PASSAGE PROVIDED:

Content starts

Does the new generation of high-flex knee prostheses improve the post-operative range of movement?

R Mehin, RS Burnett, PMA Brasher

J Bone Joint Surg [Br] 2010;92-B:1429-1434.


This meta-analysis investigates whether  the high-flex total knee implants increase the post-operative range of movement. The authors of this paper systematically searched the literature and analysed all the available papers in an attempt to clarify if the newly introduced high-flex knee prostheses improve the range of movement as the designers claim. Also they investigated if these prostheses have better results than the conventional ones.

The eligibility criteria, the data sources, search strategy and protocol are very clear and valid. The data selection was profound according to strict inclusion and exclusion criteria.The quality of the selected studies is properly evaluated and the score of each one is outlined. It is very important that the  possible influence of the industry in the outcome of the studies is investigated and recorded. Another strong point  of the study is the consideration of the blinding measurement of range of movement.The synthesis of the data is meticulous and the whole approach is technically sound, although using the limit of the range rather than the z-value from the exact p-value results in wider confidence intervals.

In the results, a detailed analysis of the eliminated articles is given. Studies such as these which were duplicated, those with patients who had pre-operative flexion more than 120°, not comparing the high-flex with conventional prostheses and non randomised control trials were excluded.The multi-nationality of the included studies is of relative value.

Content ends

WORK TO COMPLETE:
[A] In the review of the high-flex knee prosthesis meta-analysis, what level of pre-operative flexion caused patients' studies to be excluded?
[B] Continue the review of the high-flex knee prosthesis meta-analysis from where it stops.

Dataset excerpts:
Content starts

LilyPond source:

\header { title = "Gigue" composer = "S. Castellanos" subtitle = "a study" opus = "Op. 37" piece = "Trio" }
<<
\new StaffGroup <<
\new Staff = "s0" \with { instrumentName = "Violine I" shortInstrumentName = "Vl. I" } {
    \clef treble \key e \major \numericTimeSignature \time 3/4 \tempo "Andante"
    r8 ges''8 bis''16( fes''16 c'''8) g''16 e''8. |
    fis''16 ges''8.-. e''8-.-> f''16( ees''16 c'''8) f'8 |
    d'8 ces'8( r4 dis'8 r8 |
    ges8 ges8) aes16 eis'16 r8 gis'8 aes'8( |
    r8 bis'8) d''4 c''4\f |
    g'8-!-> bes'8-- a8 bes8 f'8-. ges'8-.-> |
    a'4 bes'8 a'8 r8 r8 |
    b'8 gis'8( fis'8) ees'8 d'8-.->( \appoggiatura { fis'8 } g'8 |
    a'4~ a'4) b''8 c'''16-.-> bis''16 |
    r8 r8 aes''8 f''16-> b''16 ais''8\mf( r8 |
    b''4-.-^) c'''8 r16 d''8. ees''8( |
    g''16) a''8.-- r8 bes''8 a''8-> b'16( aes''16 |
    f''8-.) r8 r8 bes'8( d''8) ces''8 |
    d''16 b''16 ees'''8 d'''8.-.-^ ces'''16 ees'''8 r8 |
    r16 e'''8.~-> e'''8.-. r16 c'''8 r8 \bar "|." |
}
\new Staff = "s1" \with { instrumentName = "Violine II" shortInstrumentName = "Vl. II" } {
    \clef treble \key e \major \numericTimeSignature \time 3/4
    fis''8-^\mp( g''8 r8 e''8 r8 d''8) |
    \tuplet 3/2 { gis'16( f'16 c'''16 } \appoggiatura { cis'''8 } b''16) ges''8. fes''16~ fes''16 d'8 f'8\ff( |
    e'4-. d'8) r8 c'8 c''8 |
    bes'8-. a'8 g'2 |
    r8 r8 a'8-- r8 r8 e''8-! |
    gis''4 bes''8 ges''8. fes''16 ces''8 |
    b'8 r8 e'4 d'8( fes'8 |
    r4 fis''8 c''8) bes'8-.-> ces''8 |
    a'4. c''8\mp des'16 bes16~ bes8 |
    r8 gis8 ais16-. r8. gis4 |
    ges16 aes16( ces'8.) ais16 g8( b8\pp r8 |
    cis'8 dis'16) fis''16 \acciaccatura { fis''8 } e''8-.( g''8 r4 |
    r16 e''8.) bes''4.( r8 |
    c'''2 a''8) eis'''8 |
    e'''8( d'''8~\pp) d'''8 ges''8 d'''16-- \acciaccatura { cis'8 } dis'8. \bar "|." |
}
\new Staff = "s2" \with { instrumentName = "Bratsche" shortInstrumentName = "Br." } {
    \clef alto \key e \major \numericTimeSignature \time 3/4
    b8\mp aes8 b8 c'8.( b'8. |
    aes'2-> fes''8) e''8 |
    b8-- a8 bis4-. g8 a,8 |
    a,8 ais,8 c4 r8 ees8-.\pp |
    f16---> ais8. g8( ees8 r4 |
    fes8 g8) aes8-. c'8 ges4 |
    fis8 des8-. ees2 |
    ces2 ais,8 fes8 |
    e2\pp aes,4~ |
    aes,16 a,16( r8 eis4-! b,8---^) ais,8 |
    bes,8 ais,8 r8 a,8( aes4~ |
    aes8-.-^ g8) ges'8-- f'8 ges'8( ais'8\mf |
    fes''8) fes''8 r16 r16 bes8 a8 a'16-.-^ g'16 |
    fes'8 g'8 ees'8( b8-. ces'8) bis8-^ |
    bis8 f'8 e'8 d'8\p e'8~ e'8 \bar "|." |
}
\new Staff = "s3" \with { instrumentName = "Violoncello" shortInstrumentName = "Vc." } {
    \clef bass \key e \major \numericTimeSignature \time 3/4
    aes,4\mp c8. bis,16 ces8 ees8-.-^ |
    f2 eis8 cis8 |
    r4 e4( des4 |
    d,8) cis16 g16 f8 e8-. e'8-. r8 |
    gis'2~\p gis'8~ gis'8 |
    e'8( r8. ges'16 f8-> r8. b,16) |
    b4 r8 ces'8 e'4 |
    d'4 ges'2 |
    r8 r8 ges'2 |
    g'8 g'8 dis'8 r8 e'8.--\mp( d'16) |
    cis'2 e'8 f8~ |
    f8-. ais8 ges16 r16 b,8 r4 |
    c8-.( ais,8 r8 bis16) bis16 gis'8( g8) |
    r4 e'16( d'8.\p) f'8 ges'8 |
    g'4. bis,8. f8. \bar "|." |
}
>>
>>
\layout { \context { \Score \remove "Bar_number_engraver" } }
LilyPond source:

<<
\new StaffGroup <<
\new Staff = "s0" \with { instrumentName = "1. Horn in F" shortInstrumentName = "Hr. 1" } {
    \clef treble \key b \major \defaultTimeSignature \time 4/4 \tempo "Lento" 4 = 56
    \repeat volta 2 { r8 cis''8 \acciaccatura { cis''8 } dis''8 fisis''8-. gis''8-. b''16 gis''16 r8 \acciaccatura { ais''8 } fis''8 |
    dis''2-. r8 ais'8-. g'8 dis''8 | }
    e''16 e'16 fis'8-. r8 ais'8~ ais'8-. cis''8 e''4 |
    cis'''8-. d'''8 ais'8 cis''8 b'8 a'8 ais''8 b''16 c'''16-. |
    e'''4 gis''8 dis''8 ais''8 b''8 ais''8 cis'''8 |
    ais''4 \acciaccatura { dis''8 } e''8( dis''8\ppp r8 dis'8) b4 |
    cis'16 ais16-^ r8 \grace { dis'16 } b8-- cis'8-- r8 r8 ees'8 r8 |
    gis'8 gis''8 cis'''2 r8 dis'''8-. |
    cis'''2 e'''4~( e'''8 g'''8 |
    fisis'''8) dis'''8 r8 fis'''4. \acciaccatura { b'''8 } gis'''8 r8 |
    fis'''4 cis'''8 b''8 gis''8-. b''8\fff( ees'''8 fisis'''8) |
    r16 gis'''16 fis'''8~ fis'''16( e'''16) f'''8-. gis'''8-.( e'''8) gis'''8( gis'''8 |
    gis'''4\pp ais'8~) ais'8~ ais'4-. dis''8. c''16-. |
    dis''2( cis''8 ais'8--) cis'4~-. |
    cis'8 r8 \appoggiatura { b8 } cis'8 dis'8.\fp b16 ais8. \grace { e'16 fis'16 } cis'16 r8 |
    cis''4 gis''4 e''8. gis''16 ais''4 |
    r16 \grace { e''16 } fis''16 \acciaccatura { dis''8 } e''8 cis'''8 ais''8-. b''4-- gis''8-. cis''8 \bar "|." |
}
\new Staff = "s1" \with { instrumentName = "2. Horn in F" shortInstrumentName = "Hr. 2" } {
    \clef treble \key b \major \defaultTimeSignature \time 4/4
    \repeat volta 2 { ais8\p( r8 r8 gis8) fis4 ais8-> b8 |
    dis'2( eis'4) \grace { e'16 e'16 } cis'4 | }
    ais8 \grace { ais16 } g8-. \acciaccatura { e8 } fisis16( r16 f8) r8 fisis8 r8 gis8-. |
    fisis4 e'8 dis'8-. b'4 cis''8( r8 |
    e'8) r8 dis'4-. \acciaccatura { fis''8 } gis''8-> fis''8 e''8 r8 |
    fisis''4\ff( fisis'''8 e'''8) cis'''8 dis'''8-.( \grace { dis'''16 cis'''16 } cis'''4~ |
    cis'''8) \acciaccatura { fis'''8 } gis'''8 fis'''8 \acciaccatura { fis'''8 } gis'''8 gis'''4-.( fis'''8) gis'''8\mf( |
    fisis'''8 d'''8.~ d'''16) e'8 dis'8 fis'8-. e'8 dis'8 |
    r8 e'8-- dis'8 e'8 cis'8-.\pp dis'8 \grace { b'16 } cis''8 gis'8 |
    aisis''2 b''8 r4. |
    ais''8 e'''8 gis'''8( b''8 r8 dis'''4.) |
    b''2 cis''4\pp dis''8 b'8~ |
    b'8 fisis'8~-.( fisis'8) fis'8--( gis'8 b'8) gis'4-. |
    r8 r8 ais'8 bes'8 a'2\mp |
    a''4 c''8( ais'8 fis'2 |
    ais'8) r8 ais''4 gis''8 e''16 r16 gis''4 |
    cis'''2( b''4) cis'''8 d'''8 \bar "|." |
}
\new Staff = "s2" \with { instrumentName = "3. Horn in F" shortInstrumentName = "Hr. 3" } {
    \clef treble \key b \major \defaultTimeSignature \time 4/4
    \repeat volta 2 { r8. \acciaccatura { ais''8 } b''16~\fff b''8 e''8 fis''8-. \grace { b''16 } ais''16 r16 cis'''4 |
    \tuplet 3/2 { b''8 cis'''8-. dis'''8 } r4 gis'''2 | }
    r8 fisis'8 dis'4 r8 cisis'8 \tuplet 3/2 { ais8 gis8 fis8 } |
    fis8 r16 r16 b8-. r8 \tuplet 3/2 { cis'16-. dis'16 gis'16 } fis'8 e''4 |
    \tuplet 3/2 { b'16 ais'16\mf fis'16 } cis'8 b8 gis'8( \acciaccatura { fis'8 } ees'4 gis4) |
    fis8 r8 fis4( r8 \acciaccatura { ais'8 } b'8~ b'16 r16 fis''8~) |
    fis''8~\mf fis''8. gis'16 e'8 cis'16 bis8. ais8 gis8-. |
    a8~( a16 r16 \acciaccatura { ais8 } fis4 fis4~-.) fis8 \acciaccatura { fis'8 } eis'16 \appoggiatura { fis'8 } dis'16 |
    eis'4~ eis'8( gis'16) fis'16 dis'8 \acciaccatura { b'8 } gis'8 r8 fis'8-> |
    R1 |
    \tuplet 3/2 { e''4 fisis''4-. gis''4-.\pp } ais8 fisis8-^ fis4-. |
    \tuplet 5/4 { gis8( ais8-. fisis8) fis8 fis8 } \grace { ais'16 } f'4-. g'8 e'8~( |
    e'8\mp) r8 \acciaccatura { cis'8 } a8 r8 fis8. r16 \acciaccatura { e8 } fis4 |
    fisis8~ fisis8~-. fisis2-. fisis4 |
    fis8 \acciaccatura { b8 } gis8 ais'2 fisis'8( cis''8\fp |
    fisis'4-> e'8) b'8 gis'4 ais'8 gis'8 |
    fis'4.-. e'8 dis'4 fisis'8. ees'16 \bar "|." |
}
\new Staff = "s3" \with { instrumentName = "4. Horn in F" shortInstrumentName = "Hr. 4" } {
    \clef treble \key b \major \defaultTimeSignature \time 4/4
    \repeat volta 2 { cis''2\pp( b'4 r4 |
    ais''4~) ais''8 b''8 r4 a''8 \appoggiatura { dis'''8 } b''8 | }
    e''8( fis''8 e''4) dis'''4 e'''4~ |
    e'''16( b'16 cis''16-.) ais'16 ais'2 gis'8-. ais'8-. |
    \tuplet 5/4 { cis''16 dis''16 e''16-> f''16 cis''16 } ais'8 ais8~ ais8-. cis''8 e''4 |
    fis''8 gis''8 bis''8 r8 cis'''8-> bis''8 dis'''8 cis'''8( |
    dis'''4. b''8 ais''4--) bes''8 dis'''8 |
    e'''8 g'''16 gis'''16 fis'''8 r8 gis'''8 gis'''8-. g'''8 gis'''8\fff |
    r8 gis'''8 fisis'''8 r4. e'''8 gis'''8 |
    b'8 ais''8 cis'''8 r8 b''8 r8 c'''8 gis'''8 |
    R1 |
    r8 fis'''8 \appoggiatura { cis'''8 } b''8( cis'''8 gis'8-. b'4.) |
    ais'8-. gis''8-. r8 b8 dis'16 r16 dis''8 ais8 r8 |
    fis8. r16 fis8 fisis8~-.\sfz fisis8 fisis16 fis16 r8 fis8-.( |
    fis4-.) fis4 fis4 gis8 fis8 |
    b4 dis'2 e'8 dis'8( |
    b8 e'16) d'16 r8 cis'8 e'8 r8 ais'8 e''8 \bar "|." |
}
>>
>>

Content ends

RESULTS FOR THE EXERCISE:
[A] Pre-operative flexion of more than 120°.

[B]
It is known that pain is the main symptom of osteoarthritis of the knee. Stiffness and deformity are  present but their severity is variable. Relief of pain is the primary goal of total knee replacement, but post-operative range of movement and alignment is important for functional outcome and should be considered. Many factors influence the post-operative range of movement following replacement of the knee: pre-operative planning based on the radiograph measurement, the pre-operative range of movement, surgical technique, external rotation in order to set the femoral component parallel to transepicondylar axis, but the most important one is the soft tissue balance based  on the gap technique. Newly introduced ‘high-flex’ designs with increased posterior femoral condyle offset,increased posterior slope of the tibial polyethylene, increased and deep anterior patellar cut-out of the insert, reducing the tension of the extensor mechanism are supposed to offer a greater range of movement. This is proven in laboratory studies but in clinical practice ith as not been demonstrated.  In my opinion this is the strength of this paper which gives a clear message to the orthopaedic community, that the high flex designs do not improve the range of movement, on the evidence currently available.